Inspired by this entry of Roy's, I dug up a simple and ever so slightly bilingual statistics primer which explains:
The notorious hensachi (偏差値, deviation value) used for judging your ability in schools (in Japan) is nothing but a transformed value from this standardized normal distribution; change 0 into 50 points, and change the unit 1 into 10 points, and the resulting value is the hensachi.
So, unless I am about to embarrass myself (and I am sure my better-informed commenters will correct me if so), a hensachi of 40 would mean that 84.15% of the other students in your sample achieved better results than you.
Yeah, that is pretty bad.
I finally got around to reading volume 10 of Tsubasa, in which the concept triangulation between Quantum Leap and Sliders is more or less perfected.
Also, they finally escaped that stupid Shara/Shura plot.
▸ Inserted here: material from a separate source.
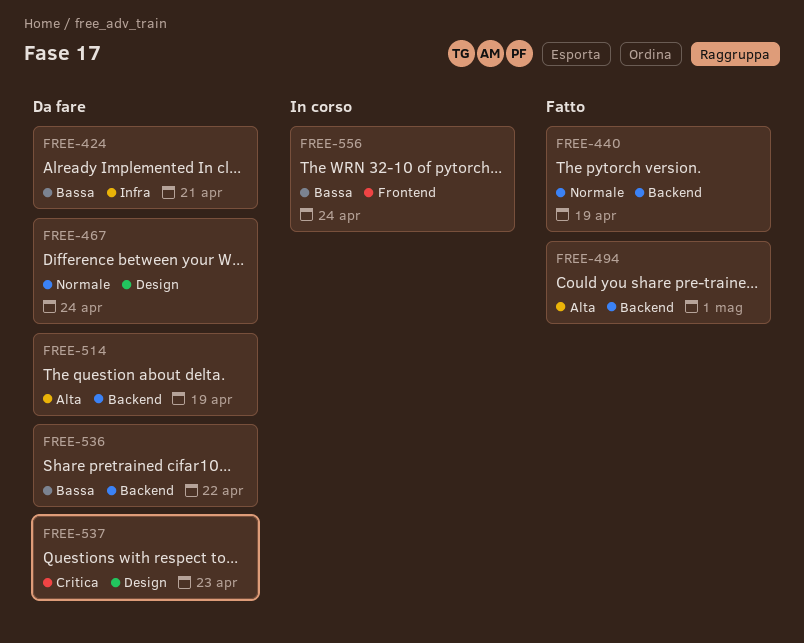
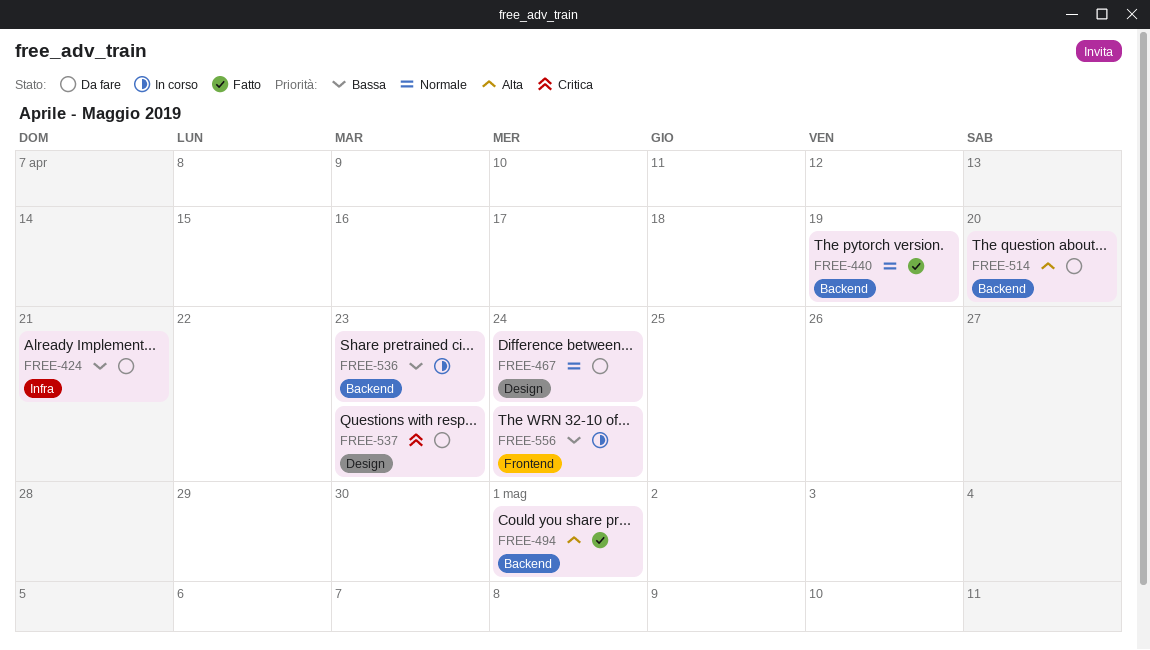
FREE-514, due: Apr 19 -> Apr 20
FREE-536, status: Da fare -> In corso
FREE-536, due: Apr 22 -> Apr 23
Now they're in a country where everyone dresses like a Mod. It's actually a relief.
Sakura and Syaoran's stiff-upper-lip hero schtick has gotten old, and I hated Mokona the moment it appeared, but I still dig Fai and Kurogane. How are they translating those nicknames F. calls K., anyway? Is there anyone reading the English verson who can tell me? Call it professional curiosity.
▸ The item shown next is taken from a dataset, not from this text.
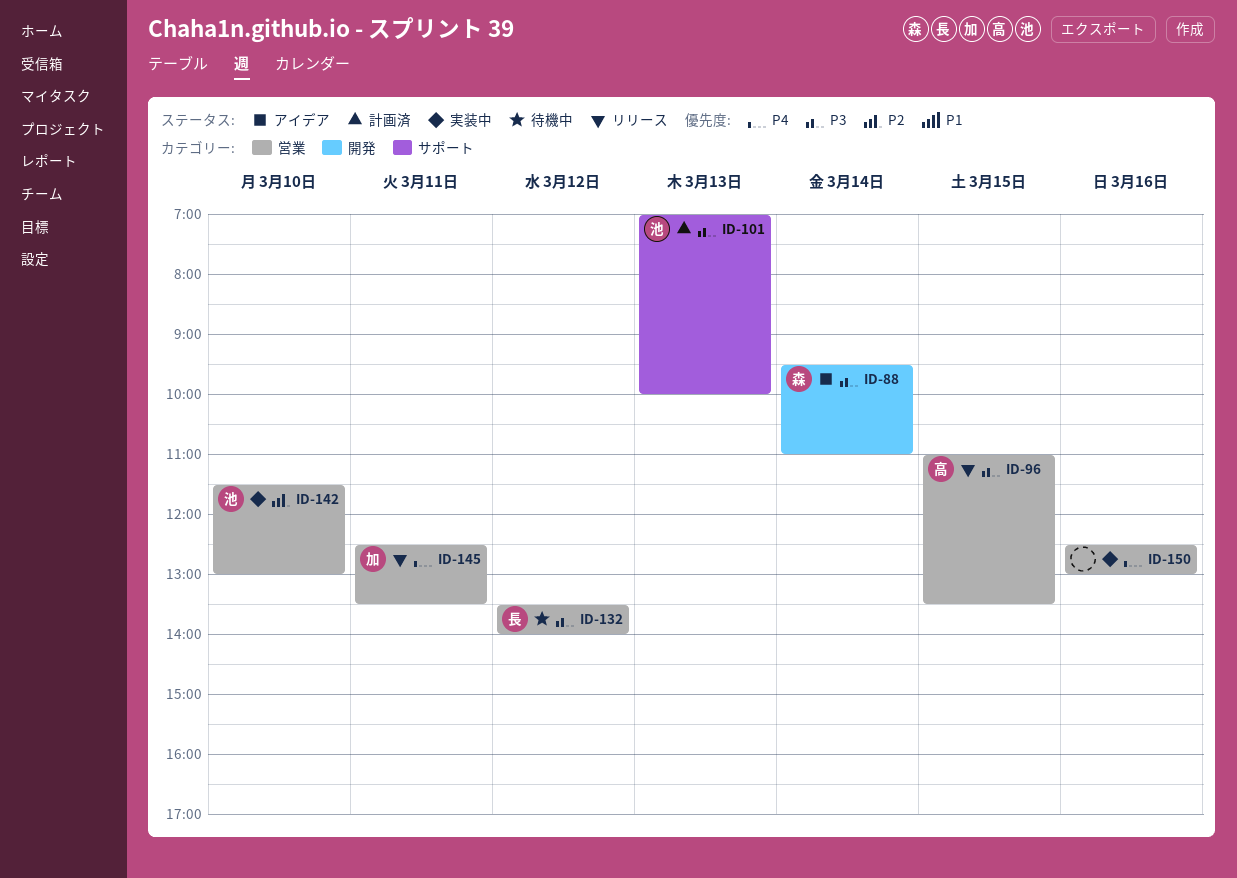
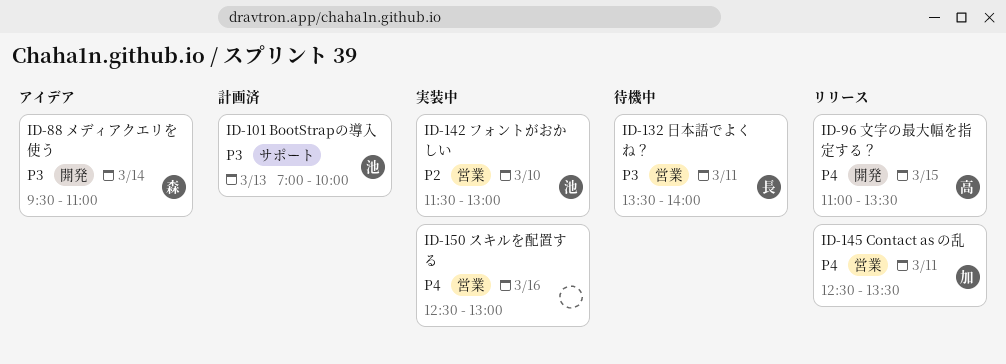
ID-96, priority: P3 -> P4
ID-96, label: 営業 -> 開発
ID-132, day: Mar 12 -> Mar 11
The writer and artist of 『名探偵コナン』, "Super-Detective Conan" a.k.a. Case Closed, AOYAMA Goushou, has married TAKAYAMA Minami, the woman who does Conan's voice in the TV series.
I've never liked Conan much. It creeps me out. And this isn't helping one bit.
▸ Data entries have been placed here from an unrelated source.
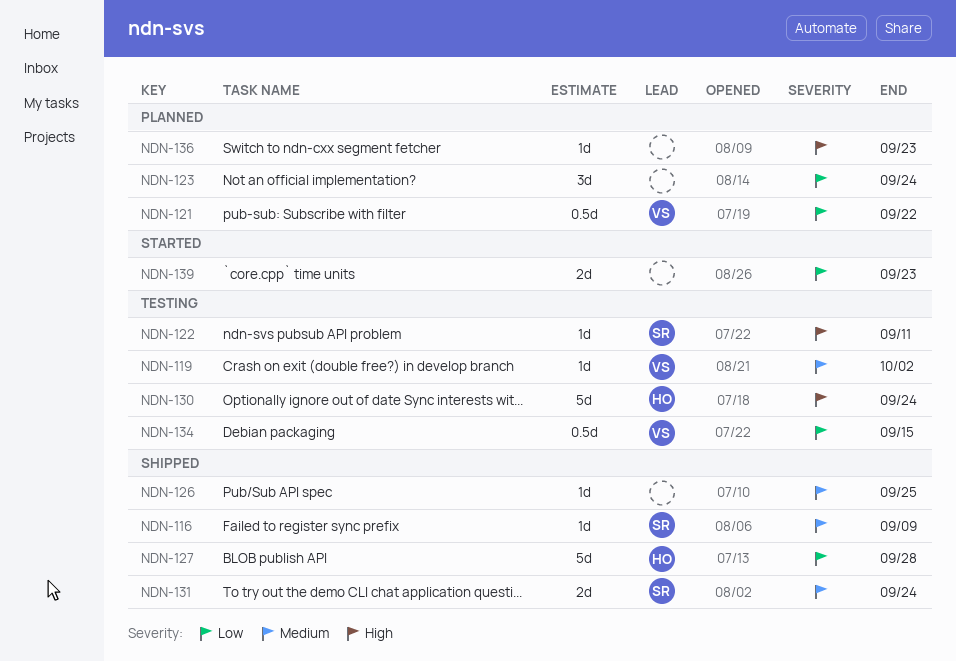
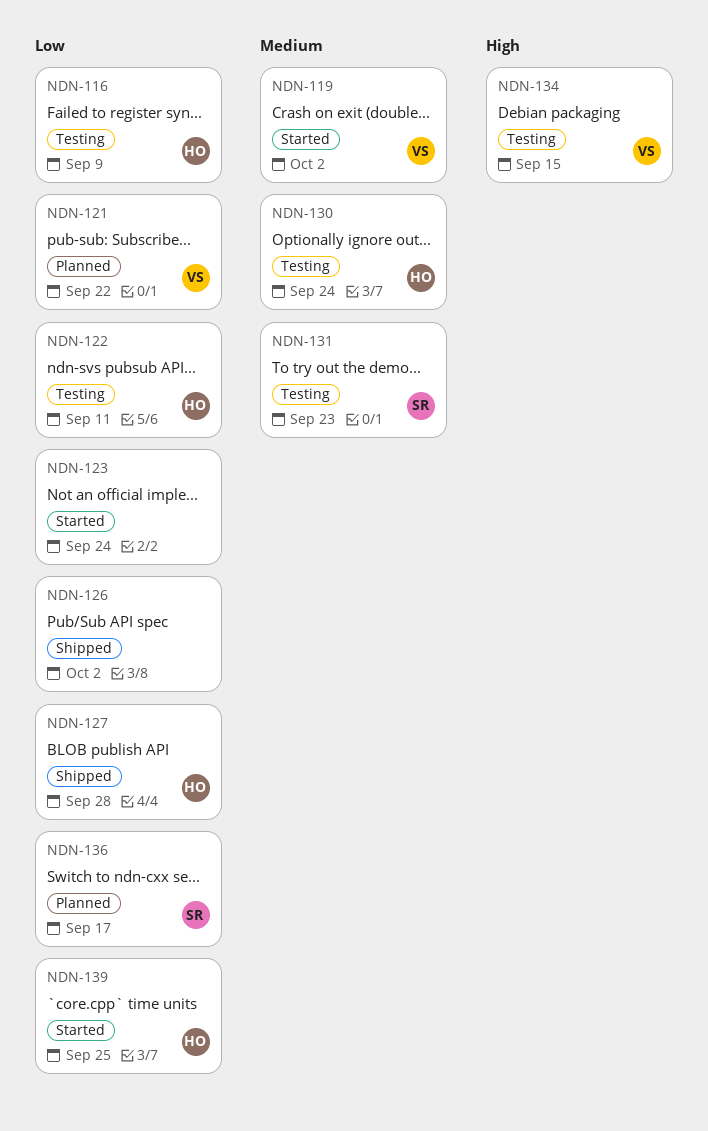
NDN-116, status: Shipped -> Testing
NDN-116, owner: SR -> HO
NDN-116, priority: Medium -> Low
NDN-119, status: Testing -> Started
NDN-122, owner: SR -> HO
NDN-122, priority: High -> Low
NDN-123, status: Planned -> Started
NDN-126, priority: Medium -> Low
NDN-126, due: Sep 25 -> Oct 2
NDN-130, priority: High -> Medium
NDN-131, status: Shipped -> Testing
NDN-131, due: Sep 24 -> Sep 23
NDN-134, priority: Low -> High
NDN-136, owner: none -> SR
NDN-136, priority: High -> Low
NDN-136, due: Sep 23 -> Sep 17
NDN-139, owner: none -> HO
NDN-139, due: Sep 23 -> Sep 25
I've tried not to get involved in these meme things, but I got tagged by Julie and I think it's a toile faux pas to ignore a fellow internaute.
Today's Japan Times has an article about a symposium of Japanese journalists unhappy with the recent upward trend of defamation lawsuits in response to uncomfortably probing journalism.
The Japanese name of the symposium, visible on the banner behind the sympositing journalists in question, was "PRIDE・闘うジャーナリストたち". Literally, "Pride -- Journalists Who Fight".
The Japan Times translated that as "Pride -- Fighting Journalists". Which is shorter and punchier than my version, but what it gains in punch it loses in specifity. That is, "Fighting Journalists" would work just as well as a name for an anti-journalism symposium. "We must fight the scourge of journalists before they journal our children as they have journaled so many other children before, etc."
OK, I knew that the Academy Fran-say were crazy, but I didn't know they were this crazy.
They have an "official uniform embroidered with green and gold olive leaves". Their "pure" French alternative to World Wide Web is "toile d'araignée mondiale", which, you'll note, completely obliterates the whole point of the phrase World Wide Web -- the acronym. But best of all:
Few mortals have ever witnessed the academy at work. The privilege is reserved for monarchs and heads of state, and "no more than 19" have been so honored in the academy's nearly 400-year history, Mr. Druon said.
They're not just misguided lexicographers -- they're a sinister cabal, accountable to less than half a monarch/head of state per decade!
When asked if a journalist might attend one of the working sessions, he threw his head back and bellowed, "Never!"
That works better if you imagine him saying "Nevair!" instead. But I suppose the interview itself was conducted in French.